Give the lines below again exactly, starting with the line that holds "- Integration with" and going on through the line that holds "- Distributed processing".
── RAW DATA
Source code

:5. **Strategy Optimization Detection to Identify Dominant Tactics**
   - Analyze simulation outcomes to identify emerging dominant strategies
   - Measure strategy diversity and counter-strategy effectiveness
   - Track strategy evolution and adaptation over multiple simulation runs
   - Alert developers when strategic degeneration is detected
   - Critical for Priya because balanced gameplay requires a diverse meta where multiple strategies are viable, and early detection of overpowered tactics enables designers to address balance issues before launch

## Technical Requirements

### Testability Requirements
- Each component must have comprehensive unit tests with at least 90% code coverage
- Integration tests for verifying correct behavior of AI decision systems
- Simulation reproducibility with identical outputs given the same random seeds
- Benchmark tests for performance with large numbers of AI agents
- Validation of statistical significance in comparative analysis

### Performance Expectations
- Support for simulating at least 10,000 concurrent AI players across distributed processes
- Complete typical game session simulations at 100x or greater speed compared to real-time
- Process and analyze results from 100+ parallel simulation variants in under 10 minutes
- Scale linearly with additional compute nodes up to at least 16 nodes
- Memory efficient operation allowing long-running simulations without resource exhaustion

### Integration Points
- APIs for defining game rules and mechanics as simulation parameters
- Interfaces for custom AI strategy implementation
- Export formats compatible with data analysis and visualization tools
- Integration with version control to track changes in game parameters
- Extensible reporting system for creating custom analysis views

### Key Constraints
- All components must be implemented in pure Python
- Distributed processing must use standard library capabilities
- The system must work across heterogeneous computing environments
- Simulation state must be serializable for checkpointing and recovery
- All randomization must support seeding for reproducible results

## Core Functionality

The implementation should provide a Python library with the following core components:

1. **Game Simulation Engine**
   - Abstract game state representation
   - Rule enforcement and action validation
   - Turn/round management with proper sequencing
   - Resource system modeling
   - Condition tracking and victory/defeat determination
────
**RESULT OF THE TASK**
- Integration with version control to track changes in game parameters
- Extensible reporting system for creating custom analysis views

### Key Constraints
- All components must be implemented in pure Python
- Distributed processing must use standard library capabilities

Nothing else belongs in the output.